■ WHAT YOU HAVE TO DO: Return only the lines from the top of the material through the line marked by "Пескоструйные камеры", unaltered.

[Start of Attachment]

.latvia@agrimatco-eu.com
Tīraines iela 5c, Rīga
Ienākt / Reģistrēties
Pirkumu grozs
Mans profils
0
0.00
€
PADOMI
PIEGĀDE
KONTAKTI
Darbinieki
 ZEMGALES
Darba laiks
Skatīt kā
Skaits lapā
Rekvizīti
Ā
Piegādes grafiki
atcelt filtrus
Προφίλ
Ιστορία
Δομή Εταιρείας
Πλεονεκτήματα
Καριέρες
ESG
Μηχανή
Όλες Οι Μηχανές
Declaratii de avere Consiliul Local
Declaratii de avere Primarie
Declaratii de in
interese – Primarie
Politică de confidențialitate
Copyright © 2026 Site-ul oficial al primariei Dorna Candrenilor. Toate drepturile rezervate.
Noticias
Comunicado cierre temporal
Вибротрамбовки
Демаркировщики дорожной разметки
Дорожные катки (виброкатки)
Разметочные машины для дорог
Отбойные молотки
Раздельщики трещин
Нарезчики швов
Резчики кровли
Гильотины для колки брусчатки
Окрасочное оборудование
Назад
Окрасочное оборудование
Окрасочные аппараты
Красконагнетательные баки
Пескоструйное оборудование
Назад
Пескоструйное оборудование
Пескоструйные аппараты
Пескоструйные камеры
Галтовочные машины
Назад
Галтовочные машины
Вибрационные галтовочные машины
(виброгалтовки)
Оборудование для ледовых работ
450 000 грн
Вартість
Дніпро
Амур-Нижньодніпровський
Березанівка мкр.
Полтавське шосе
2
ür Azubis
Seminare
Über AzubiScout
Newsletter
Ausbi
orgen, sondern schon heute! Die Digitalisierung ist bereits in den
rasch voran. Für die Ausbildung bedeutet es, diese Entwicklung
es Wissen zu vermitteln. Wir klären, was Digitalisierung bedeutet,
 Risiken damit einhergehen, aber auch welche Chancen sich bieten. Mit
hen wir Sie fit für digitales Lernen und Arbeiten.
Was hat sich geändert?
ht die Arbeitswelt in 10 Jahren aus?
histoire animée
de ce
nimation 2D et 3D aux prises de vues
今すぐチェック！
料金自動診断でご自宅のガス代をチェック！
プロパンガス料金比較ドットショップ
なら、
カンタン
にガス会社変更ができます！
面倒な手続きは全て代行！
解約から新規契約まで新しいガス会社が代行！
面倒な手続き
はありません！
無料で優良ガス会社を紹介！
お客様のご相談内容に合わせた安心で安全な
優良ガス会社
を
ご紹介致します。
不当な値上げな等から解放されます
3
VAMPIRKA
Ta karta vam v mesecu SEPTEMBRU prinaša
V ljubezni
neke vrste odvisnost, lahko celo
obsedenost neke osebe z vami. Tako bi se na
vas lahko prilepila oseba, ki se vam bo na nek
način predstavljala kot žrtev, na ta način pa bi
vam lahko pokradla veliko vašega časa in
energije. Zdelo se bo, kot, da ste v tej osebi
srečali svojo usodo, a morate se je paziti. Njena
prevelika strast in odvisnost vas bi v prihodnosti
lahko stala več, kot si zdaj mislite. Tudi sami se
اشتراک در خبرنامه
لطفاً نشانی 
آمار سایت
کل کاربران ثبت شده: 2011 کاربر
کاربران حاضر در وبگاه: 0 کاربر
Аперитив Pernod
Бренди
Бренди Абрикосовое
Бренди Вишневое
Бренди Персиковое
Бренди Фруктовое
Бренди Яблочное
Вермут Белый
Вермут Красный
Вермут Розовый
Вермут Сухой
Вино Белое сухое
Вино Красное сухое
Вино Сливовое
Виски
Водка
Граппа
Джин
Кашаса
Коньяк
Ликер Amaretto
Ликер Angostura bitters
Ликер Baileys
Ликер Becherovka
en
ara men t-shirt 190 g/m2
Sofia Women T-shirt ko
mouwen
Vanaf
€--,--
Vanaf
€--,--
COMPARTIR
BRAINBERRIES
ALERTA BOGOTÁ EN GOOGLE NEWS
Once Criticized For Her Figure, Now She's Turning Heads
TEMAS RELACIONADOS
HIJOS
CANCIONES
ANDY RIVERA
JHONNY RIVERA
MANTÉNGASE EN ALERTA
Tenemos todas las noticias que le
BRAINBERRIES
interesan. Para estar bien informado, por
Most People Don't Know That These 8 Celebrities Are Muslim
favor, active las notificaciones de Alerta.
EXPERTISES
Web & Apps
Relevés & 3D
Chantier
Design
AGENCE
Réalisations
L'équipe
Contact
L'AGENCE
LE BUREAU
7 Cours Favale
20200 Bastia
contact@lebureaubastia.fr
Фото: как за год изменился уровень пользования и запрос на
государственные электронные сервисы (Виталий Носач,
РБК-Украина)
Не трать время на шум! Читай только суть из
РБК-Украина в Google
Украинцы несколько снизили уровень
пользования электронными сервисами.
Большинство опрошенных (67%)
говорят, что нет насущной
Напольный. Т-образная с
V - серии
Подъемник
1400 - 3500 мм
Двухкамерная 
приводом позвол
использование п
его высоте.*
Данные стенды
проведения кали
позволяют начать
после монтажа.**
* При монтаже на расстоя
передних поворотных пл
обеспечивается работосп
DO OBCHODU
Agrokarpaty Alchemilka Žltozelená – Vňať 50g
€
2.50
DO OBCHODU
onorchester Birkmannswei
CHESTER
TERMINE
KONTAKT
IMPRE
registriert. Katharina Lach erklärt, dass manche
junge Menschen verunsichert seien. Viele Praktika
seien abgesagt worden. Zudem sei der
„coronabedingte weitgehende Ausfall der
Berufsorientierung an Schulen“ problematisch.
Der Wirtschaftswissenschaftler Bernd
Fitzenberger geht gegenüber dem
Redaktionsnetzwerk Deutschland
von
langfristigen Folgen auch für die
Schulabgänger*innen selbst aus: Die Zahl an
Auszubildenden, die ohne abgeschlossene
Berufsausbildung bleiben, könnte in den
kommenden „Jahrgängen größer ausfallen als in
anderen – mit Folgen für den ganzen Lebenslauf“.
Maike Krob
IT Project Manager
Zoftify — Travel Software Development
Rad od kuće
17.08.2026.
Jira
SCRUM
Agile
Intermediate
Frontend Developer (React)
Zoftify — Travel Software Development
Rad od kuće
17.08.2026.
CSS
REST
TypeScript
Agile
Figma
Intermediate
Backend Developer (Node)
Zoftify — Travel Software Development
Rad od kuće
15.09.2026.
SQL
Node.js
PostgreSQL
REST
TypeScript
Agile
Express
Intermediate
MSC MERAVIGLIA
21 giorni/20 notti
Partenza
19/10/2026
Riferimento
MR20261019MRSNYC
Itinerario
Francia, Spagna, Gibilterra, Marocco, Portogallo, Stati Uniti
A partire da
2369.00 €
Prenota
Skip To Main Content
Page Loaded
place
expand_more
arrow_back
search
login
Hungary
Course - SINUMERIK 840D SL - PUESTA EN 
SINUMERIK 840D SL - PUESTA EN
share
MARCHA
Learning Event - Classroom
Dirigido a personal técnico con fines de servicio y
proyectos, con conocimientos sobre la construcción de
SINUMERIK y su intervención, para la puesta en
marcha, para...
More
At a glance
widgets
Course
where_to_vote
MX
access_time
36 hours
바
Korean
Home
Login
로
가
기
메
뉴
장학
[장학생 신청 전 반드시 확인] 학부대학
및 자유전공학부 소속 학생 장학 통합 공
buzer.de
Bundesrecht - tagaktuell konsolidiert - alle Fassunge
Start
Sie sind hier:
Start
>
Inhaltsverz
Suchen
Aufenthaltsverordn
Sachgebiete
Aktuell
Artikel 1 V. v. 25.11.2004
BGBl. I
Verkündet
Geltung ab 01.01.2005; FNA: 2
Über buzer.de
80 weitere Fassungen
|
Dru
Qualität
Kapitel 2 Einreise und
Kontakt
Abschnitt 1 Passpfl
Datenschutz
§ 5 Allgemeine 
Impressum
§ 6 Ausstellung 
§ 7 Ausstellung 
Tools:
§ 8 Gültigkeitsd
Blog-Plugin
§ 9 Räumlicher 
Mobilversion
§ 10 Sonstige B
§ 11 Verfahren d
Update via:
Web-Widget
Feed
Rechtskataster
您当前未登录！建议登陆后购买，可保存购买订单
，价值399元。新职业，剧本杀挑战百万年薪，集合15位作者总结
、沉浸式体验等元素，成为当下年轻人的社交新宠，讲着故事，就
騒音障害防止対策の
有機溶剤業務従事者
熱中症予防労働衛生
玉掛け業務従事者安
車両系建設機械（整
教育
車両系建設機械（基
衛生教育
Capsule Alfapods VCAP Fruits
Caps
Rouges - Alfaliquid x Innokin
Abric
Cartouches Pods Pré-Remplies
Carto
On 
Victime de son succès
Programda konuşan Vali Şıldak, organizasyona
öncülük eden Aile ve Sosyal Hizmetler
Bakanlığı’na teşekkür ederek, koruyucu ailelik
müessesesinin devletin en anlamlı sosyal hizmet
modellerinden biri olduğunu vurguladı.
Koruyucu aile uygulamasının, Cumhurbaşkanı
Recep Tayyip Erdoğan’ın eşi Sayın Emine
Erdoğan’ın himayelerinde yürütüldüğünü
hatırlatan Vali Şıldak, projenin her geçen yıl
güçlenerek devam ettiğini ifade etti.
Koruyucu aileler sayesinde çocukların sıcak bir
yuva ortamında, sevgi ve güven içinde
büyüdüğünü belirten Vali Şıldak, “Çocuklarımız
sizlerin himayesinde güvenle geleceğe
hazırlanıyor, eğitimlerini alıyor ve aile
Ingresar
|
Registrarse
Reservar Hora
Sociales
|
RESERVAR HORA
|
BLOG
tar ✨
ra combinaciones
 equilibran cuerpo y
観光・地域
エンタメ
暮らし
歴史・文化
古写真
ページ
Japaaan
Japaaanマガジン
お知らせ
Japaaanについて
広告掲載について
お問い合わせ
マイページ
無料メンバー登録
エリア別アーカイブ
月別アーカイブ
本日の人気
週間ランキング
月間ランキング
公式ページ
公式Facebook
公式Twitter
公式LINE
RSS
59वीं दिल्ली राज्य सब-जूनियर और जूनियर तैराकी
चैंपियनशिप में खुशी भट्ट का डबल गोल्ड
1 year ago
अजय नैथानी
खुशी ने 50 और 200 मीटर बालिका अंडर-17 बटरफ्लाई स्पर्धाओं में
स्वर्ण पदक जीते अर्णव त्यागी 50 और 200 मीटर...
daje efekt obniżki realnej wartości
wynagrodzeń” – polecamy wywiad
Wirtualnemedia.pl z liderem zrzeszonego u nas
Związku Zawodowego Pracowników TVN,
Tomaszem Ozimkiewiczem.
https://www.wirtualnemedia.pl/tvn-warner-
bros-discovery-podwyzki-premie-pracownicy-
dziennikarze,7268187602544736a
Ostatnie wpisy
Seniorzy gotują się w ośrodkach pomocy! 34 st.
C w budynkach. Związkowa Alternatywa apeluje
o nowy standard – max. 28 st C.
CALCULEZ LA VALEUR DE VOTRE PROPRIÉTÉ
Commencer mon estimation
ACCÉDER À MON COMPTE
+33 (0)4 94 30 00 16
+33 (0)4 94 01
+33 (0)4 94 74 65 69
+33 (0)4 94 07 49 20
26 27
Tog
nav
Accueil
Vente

[End of Attachment]

■ COMPLETED EXERCISE:
.latvia@agrimatco-eu.com
Tīraines iela 5c, Rīga
Ienākt / Reģistrēties
Pirkumu grozs
Mans profils
0
0.00
€
PADOMI
PIEGĀDE
KONTAKTI
Darbinieki
 ZEMGALES
Darba laiks
Skatīt kā
Skaits lapā
Rekvizīti
Ā
Piegādes grafiki
atcelt filtrus
Προφίλ
Ιστορία
Δομή Εταιρείας
Πλεονεκτήματα
Καριέρες
ESG
Μηχανή
Όλες Οι Μηχανές
Declaratii de avere Consiliul Local
Declaratii de avere Primarie
Declaratii de in
interese – Primarie
Politică de confidențialitate
Copyright © 2026 Site-ul oficial al primariei Dorna Candrenilor. Toate drepturile rezervate.
Noticias
Comunicado cierre temporal
Вибротрамбовки
Демаркировщики дорожной разметки
Дорожные катки (виброкатки)
Разметочные машины для дорог
Отбойные молотки
Раздельщики трещин
Нарезчики швов
Резчики кровли
Гильотины для колки брусчатки
Окрасочное оборудование
Назад
Окрасочное оборудование
Окрасочные аппараты
Красконагнетательные баки
Пескоструйное оборудование
Назад
Пескоструйное оборудование
Пескоструйные аппараты
Пескоструйные камеры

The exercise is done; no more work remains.